Proje meyvelerini veriyor
"Doğduğum yerde doymak istiyorum" sloganıyla çıkış yapan projeye ilişkin toplumun tüm kesimlerini üretime dahil ederek toplumsal ekonomiyi hedeflediklerini belirten Pirinççioğlu, bu temelde atılan somut adımları sıraladı. Pirinççioğlu, “Karacadağ'da pirinç üretimi için göletler oluşturduk ve üretime hazır hale getirdik. Burada bir komün oluşturduk ve kooperatifleşme çalışmaları yürütüyoruz. Bismil ambarda 300 dönümlük bir arazide 4-5 aileden komün oluşturarak mercimek üretimini sağladık. Kent merkezinde kent bostanları oluşturduk. En önemlisi de üretimin devamlılığı için 2017'de tohum üretim ve saklama merkezi oluşturacağız” şeklinde açıkladı.

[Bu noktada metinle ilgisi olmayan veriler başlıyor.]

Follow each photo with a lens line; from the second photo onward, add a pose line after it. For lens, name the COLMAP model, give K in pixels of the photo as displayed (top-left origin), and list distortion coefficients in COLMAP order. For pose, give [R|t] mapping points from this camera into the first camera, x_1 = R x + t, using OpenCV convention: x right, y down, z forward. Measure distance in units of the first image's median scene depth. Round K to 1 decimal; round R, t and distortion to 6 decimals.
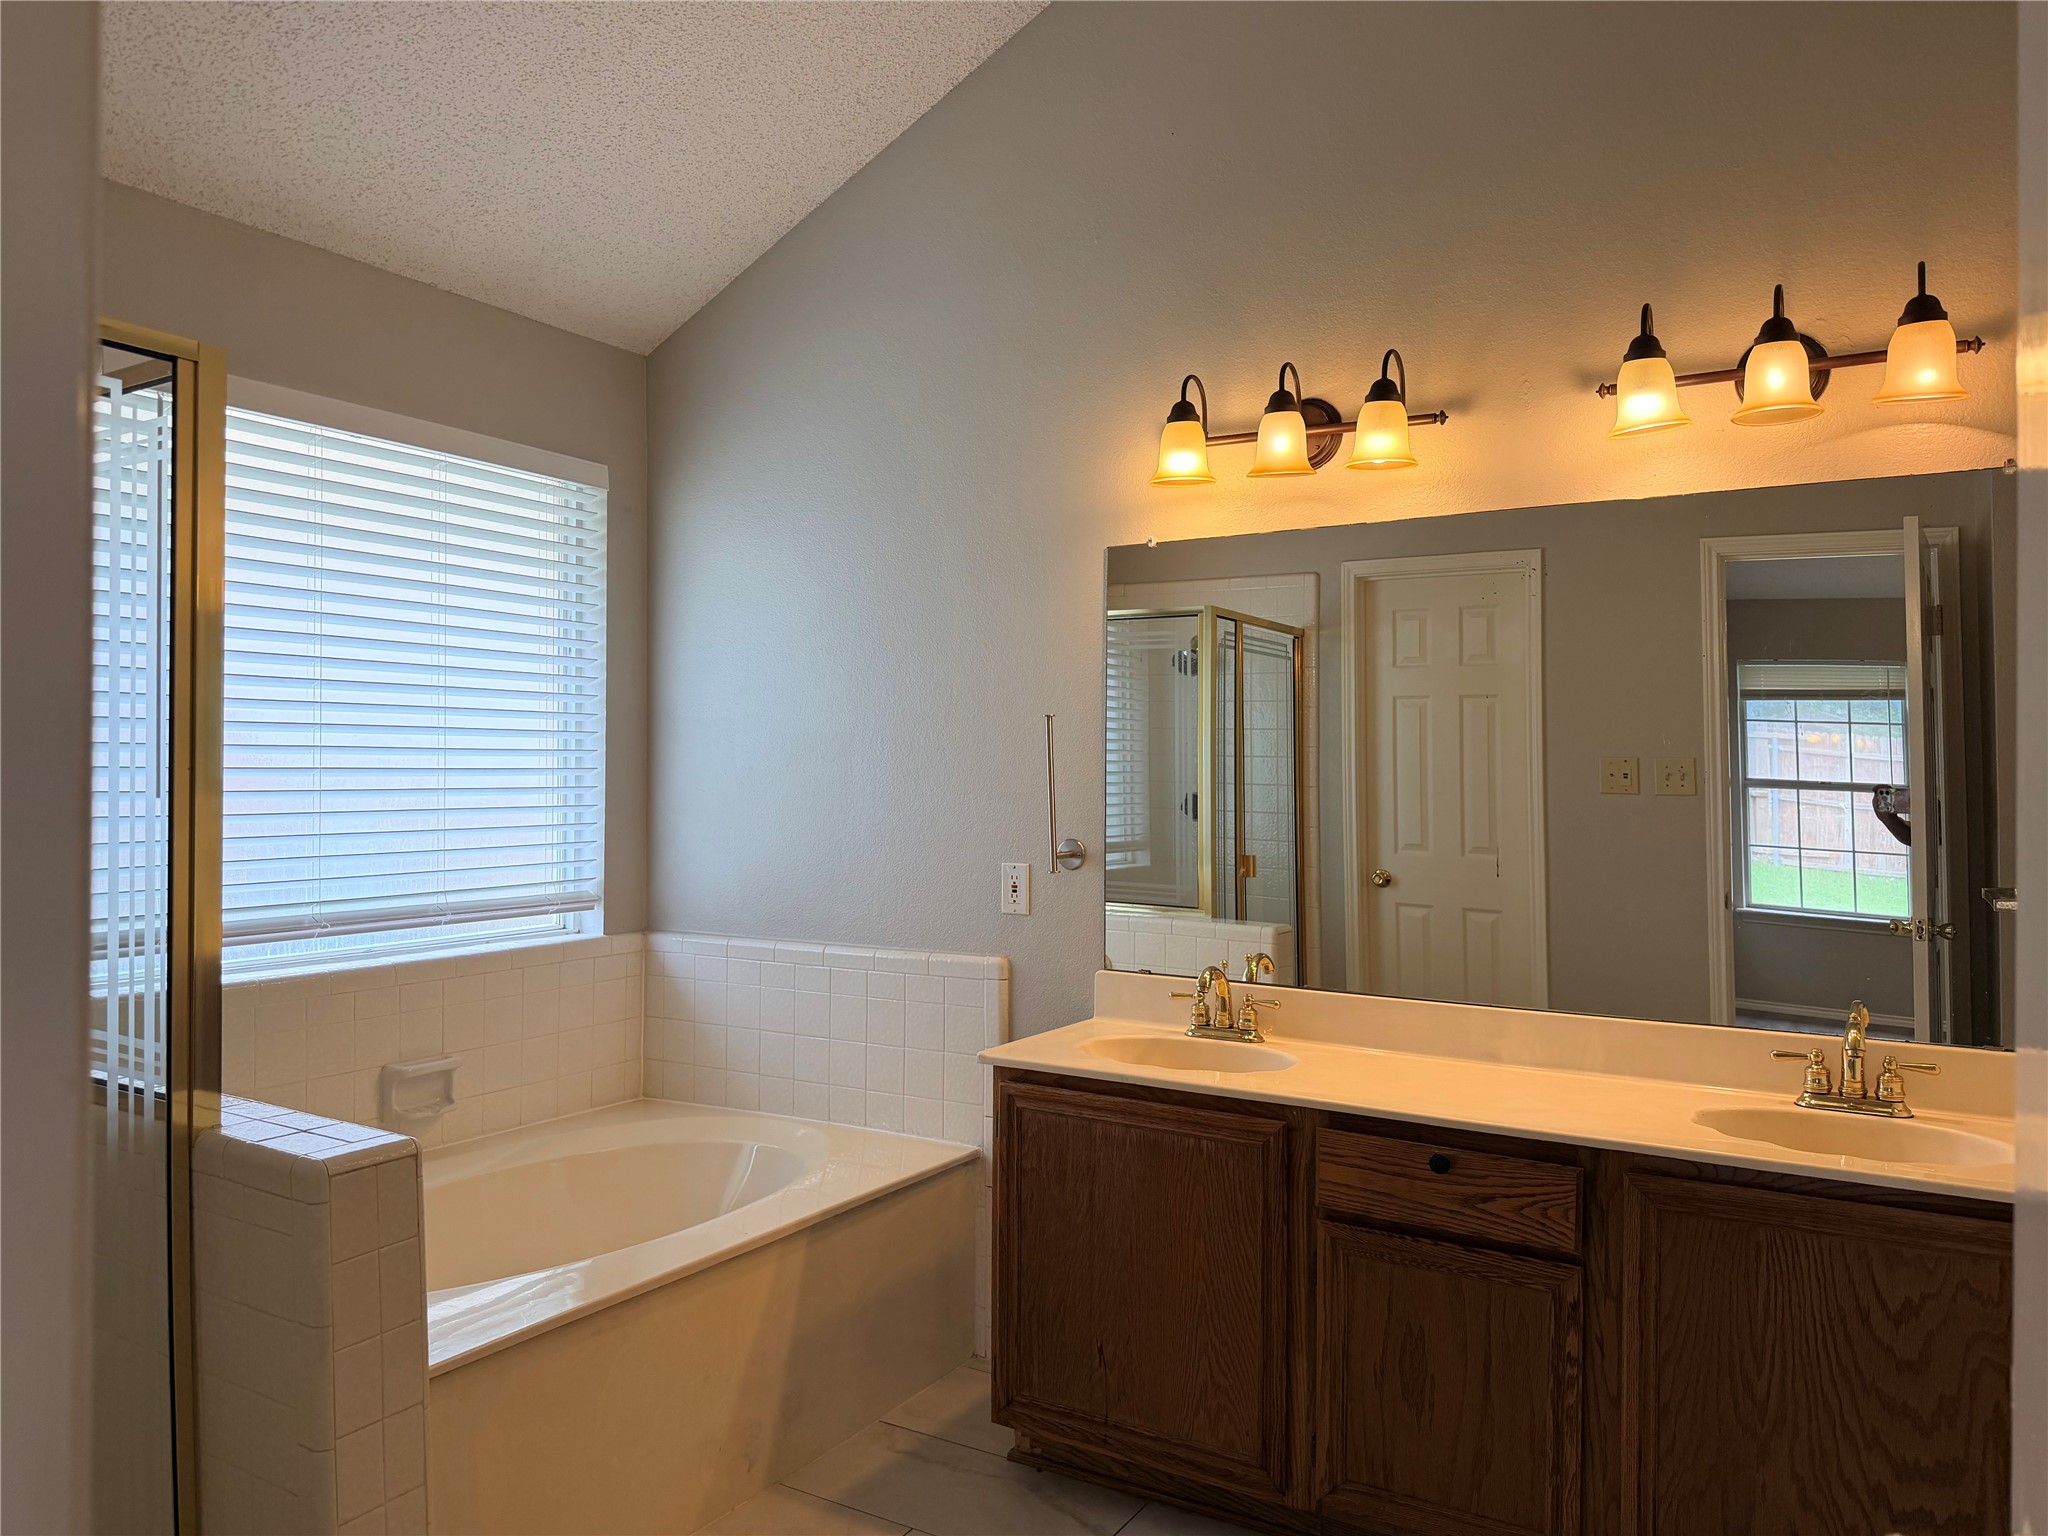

Toplumsal örgütlenme yöntemi komünler ve kooperatifler
Toplumsal ekonominin örgütlenme yönteminin komün ve kooperatifler olduğunu belirten Pirinççioğlu, "Bu kapsamda Lice Organik Tarım Kooperatifi, Demokratik Esnaflar Kooperatifi ve Kadın Emek Doğa Kooperatifi olmak üzere proje doğrultusunda adımlar attık” bilgisi verdi. Ayrıca dayanışmacı ve komünal ekonominin en iyi örneği olan Koçerliğin devlet tarafından getirilen mera yasakları ve yerleşik yaşamı zorunlu kılma nedeniyle Koçerlik kültürünü ve dayanışmacı ekonomiyi yok ettiğini vurgulayan Pirinççioğlu, “Biz bunun önüne geçmek için çalışmalar yürütüyoruz. Bu temelde Bismil’deki Koçerlerle kooperatifçilik çalışmalarımız var” dedi ve Koçerlik kültürünün canlandırılması gerektiğini sözlerine ekledi.